Collection entries:

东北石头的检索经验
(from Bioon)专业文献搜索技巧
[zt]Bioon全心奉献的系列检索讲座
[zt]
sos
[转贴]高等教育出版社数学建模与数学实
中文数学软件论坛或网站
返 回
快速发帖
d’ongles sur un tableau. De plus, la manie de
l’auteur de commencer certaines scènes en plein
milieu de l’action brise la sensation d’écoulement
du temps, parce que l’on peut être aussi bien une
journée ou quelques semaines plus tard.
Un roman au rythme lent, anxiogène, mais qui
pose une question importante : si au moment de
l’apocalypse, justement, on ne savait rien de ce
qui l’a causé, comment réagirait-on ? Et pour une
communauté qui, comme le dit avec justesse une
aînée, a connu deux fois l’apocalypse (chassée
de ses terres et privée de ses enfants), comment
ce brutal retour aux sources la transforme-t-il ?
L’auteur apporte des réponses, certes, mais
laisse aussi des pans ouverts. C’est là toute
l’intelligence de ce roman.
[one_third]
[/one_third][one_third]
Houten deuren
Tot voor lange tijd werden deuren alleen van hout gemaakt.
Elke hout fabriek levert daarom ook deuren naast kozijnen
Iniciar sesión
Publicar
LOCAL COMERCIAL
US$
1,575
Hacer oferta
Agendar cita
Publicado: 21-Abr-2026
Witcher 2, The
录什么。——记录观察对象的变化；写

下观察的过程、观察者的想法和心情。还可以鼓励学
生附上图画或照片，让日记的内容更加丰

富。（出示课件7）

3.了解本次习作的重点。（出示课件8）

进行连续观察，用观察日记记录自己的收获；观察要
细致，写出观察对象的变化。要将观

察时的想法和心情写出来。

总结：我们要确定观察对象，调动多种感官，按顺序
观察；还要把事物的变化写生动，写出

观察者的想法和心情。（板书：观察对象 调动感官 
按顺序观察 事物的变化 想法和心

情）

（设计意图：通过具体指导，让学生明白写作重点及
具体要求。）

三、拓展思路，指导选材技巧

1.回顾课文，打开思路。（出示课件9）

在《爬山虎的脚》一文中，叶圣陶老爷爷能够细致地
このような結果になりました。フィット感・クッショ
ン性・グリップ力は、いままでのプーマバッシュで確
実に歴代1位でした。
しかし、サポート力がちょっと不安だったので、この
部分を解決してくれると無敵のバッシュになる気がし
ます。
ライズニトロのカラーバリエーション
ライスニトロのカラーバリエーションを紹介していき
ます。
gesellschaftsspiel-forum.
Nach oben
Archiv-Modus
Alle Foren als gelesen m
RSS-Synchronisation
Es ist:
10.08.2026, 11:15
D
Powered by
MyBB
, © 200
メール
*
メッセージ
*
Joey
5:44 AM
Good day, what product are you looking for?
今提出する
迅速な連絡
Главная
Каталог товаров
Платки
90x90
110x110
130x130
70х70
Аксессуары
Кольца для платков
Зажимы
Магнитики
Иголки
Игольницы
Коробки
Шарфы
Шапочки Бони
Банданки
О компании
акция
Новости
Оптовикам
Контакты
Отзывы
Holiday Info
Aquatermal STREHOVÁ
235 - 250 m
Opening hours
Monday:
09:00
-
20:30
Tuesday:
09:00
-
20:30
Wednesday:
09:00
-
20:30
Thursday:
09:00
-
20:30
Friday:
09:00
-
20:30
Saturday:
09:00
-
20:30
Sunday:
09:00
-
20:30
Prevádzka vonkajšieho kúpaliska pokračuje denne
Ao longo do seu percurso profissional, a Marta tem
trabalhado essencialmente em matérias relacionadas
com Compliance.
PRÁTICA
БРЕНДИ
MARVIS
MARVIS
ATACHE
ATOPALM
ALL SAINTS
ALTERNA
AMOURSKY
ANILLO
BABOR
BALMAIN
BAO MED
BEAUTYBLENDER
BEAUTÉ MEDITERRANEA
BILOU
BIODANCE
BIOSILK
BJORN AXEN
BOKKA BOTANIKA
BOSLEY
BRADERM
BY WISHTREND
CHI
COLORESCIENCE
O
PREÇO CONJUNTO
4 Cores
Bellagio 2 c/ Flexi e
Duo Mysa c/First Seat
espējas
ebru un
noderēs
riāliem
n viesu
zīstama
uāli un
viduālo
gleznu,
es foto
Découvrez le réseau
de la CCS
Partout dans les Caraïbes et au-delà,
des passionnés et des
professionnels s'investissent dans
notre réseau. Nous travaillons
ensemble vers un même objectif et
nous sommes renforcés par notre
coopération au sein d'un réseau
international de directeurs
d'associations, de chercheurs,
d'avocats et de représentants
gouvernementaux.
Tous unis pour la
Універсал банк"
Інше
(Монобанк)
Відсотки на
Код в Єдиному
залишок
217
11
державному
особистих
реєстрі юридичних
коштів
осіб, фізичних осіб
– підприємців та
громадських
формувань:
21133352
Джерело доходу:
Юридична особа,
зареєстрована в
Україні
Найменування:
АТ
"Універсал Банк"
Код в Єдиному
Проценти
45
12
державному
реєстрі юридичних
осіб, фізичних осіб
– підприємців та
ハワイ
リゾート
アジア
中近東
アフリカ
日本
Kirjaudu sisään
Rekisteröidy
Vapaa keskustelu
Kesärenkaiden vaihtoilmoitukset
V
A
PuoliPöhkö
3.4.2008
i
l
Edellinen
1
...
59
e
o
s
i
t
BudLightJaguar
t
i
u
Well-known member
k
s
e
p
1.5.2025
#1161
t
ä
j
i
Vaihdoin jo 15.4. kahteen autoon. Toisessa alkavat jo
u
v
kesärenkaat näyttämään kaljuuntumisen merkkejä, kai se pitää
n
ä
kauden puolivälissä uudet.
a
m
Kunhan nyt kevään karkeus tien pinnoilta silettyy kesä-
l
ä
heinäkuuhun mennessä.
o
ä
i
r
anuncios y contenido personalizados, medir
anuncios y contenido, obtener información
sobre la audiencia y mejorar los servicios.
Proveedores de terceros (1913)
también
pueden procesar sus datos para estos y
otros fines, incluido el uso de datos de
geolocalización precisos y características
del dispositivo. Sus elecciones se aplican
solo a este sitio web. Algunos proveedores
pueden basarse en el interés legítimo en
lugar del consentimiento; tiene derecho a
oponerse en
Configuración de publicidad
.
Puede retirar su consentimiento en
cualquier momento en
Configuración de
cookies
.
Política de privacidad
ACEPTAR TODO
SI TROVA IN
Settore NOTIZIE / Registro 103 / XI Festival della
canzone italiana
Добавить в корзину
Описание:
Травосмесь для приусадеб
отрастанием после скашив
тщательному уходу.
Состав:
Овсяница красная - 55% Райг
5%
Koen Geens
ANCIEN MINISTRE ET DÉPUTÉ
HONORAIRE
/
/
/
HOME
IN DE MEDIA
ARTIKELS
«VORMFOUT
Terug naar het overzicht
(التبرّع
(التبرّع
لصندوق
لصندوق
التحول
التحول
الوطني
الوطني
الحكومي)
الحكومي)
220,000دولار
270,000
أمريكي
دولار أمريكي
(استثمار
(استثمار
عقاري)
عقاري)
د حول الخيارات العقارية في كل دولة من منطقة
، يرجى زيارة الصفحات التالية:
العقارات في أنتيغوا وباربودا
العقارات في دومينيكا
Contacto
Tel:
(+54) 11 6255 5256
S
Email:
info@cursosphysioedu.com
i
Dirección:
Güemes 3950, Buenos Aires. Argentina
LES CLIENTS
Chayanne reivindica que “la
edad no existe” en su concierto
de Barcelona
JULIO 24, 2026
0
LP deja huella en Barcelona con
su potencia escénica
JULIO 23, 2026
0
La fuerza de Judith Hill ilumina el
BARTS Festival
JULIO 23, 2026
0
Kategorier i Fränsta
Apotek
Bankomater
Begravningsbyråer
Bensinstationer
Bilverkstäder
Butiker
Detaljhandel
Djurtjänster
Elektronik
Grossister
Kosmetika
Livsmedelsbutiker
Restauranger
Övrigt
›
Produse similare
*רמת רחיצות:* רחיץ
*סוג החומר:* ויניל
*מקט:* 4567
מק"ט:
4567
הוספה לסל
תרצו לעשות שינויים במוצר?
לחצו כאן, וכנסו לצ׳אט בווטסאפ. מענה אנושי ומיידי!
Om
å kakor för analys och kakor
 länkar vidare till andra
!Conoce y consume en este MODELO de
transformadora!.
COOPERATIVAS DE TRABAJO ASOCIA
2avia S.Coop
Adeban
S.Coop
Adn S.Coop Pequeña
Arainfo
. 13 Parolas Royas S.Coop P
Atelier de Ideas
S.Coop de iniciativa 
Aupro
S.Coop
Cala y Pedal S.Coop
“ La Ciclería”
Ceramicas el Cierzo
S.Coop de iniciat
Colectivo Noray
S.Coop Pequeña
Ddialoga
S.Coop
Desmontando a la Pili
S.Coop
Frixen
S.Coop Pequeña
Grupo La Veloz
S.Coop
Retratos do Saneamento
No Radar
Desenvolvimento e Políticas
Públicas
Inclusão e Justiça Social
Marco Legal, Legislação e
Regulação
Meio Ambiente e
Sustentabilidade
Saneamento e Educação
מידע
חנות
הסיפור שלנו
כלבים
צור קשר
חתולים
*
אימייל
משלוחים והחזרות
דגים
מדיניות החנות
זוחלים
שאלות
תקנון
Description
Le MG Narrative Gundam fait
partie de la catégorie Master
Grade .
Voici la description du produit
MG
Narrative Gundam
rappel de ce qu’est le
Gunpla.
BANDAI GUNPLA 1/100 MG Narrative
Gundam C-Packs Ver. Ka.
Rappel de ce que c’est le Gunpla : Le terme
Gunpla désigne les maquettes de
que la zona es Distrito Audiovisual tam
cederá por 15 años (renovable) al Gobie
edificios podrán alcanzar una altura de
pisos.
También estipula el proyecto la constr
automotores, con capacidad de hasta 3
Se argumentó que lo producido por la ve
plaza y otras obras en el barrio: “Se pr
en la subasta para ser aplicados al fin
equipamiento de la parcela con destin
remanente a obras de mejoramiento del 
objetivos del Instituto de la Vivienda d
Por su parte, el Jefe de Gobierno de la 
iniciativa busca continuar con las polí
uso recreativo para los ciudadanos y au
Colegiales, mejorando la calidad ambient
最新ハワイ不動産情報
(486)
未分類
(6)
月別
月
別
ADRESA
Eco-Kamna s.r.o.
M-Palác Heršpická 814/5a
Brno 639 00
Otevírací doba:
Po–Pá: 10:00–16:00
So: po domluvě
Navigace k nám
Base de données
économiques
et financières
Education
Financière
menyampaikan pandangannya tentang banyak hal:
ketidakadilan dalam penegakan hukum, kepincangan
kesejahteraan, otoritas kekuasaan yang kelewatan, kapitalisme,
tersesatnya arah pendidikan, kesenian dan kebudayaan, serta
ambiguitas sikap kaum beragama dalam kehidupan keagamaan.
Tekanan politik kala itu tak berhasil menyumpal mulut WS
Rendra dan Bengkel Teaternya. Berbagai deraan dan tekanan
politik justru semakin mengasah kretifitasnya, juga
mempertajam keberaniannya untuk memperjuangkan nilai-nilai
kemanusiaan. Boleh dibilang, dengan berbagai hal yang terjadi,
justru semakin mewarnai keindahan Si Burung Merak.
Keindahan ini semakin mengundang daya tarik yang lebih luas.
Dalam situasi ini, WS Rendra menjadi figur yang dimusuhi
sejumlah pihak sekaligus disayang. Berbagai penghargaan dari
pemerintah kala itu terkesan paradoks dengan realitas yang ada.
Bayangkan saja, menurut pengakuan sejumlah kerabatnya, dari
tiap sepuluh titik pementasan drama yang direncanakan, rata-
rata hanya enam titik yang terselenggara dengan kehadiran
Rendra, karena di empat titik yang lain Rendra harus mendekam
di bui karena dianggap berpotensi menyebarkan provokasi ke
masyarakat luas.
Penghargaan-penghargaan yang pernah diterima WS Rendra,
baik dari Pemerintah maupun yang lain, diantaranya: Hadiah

Request
Pull out every line in the entries above that contains the word "este". Uppercase and lowercase count as different letters.

Task result
solo a este sitio web. Algunos proveedores
!Conoce y consume en este MODELO de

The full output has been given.